On May 10, 2007, the House Financial Services Subcommittee on Oversight and Investigations held a hearing to discuss SAR and CTR reporting requirements. Government and financial services executives testified about the benefits and burdens of BSA reporting requirements. The benefits and burdens issue was heightened with the passage of the U.S. PATRIOT Act. It is a significant issue of debate and concern. Both sides of this sensitive debate have valid arguments, as were thoughtfully articulated in this hearing.

Law enforcement is the direct beneficiary of BSA information. In a perfect situation, they would like to maintain, at a minimum, the current level of reporting. Industry, on the other hand, bears the burden of BSA reporting requirements in terms of exorbitant cost and resource demands. Industry firmly believes BSA reporting requirements are outdated and must be modified to more realistically balance the burden versus benefit.

FBI Deputy Assistant Director Salvatore Hernandez delineated the importance and benefit of SARs and CTRs to law enforcement. Unfortunately, he did not present compelling statistics such as Mr. Morehart or Mr. Fleming did, as mentioned above.

Each of five industry witnesses who testified at the hearing made persuasive arguments about the undue burden of BSA reporting requirements. Each witness made recommendations to raise reporting thresholds and to reduce the burdens. Each of these witnesses also commended the House for passing HR 323, the Seasoned Customer CTR Exemption Act of 2007. If enacted, HR 323 will exempt CTR reporting for qualified seasoned customers. This will result in significant cost and resource savings for financial institutions.

Megan Davis Hodge, RBC Centura Bank, testified on behalf of the American Bankers Association. Ms. Hodge’s written statement offers an excellent framework for Congress to consider in addressing the burden issues.

In my view, the industry arguments were compelling and reasonable.
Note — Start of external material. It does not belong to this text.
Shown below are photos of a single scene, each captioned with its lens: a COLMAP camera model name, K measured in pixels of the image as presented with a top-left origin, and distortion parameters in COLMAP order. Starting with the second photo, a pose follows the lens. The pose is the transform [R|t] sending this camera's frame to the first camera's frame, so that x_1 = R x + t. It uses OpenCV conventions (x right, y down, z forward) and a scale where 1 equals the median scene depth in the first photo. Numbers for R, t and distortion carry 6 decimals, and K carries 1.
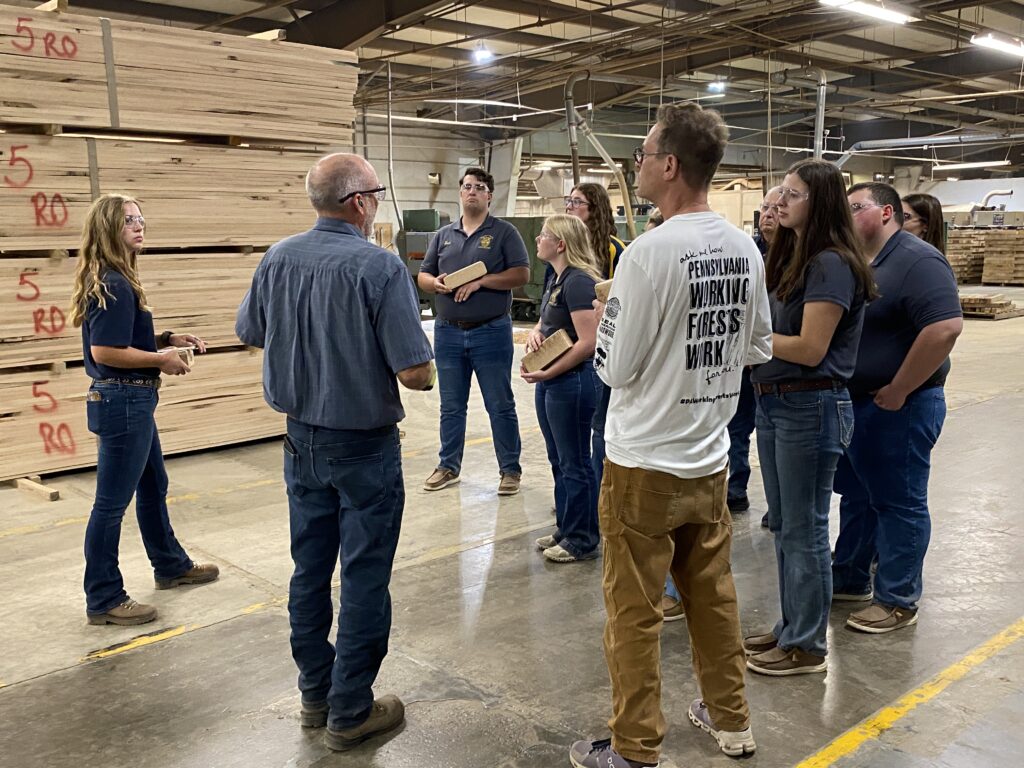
lens RADIAL K [[995.7, 0, 515.3], [0, 995.7, 387.6], [0, 0, 1]] dist [-0.015783, 0.000000]
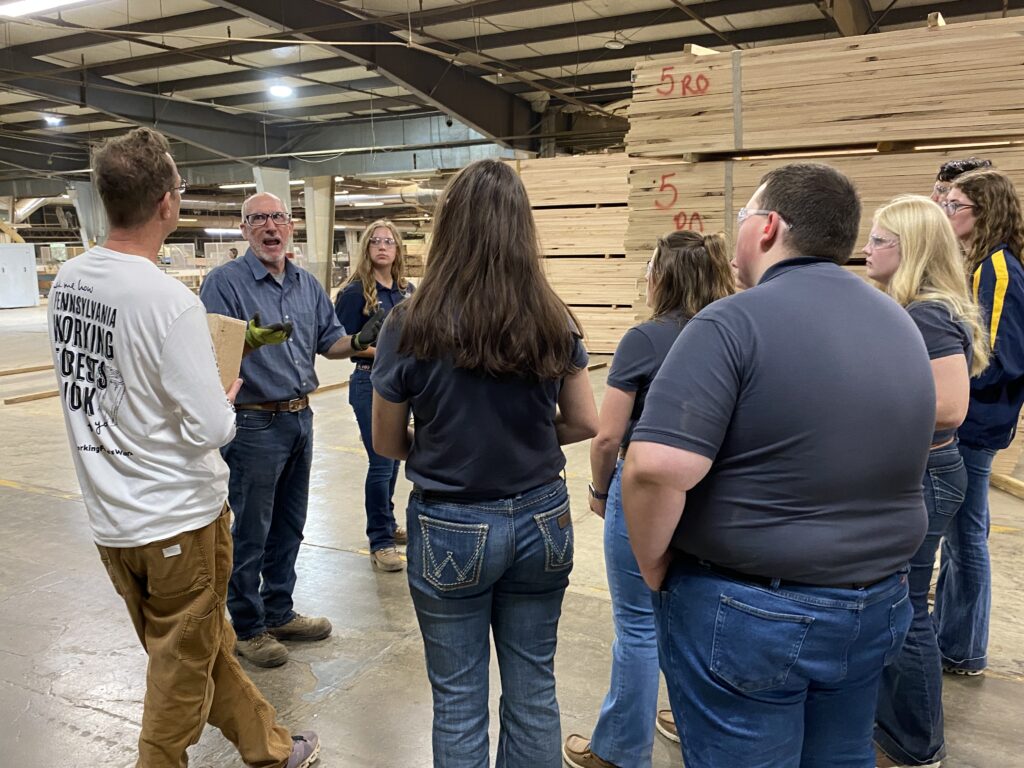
lens RADIAL K [[891.6, 0, 511.4], [0, 891.6, 383.8], [0, 0, 1]] dist [-0.035827, -0.003219]
pose [[0.305271, 0.144993, -0.941162, 0.492618], [-0.129947, 0.985438, 0.109665, -0.085955], [0.943357, 0.088823, 0.319667, 0.493007]]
It is incumbent that the government and industry work together on this issue and establish a middle ground that both sides can benefit from. There must be genuine communication, cooperation and coordination. Both government and industry witnesses recognized the importance of working together to ensure the integrity of the financial system.
In their written statements, none of the witnesses discussed the systemic vulnerability and risk any actions will have if reporting requirements are diminished and/or reporting thresholds raised. For example, if HR 323 is enacted into law, new vulnerabilities will evolve and most certainly be exploited by criminals, fraudsters and terrorists. Likewise, if SAR and CTR monetary thresholds are raised, new vulnerabilities and methodologies will evolve to exploit the financial system.
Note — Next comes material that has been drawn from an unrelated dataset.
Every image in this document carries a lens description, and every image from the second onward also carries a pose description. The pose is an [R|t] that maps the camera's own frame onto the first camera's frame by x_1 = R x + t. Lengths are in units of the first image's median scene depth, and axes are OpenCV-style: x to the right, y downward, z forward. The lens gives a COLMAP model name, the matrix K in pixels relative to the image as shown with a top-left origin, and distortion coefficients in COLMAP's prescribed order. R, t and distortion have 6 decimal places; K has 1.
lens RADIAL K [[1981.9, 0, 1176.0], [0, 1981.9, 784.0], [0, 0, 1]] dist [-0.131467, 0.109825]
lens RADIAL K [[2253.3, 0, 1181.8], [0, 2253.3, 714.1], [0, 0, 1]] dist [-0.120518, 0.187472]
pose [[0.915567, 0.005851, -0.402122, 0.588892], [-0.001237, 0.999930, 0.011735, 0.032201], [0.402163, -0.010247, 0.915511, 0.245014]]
It is clear that Congress must take the lead and enact legislation to reduce the burden of BSA reporting requirements on the financial sector. However, Congress must ensure they maintain oversight. Industry must develop and implement mechanisms to identify and minimize vulnerabilities and risks that will evolve. Make no mistake about it, fraudsters, money launderers, other criminals and terrorists will identify new vulnerabilities. They will exploit systemic weaknesses immediately. Collateral to the cost and resource burden, Congress should consider the issues of feedback to financial institutions concerning the value of SARs and CTRs to law enforcement, regulatory examination consistency, and the issues caused by the subjectivity of the SAR process.
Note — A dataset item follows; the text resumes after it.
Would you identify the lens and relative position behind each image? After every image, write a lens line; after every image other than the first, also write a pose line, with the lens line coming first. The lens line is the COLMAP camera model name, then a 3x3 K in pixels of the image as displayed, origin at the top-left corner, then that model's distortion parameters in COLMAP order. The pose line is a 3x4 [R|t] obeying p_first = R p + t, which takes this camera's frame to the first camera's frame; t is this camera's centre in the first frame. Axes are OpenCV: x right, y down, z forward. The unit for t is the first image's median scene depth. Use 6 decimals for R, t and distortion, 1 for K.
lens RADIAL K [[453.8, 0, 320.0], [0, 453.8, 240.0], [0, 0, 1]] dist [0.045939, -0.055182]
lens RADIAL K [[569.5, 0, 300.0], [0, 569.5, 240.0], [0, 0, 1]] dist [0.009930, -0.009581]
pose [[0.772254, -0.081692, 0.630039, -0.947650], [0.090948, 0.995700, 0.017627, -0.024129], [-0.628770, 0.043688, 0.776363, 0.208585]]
I’ve consistently noted during presentations, training forums and in written papers that when I was in the FBI, I was the direct beneficiary of BSA reporting. I experienced first hand the value of BSA information. SARs and CTRs are essential weapons for law enforcement in the fight against fraud, money laundering and terrorist financing. The financial sector must recognize the fact that they are on the front line in this fight. The more effective the level of communication, cooperation and coordination between government and industry, the better the odds of denying criminals and terrorists the means to the sources and availability of funding.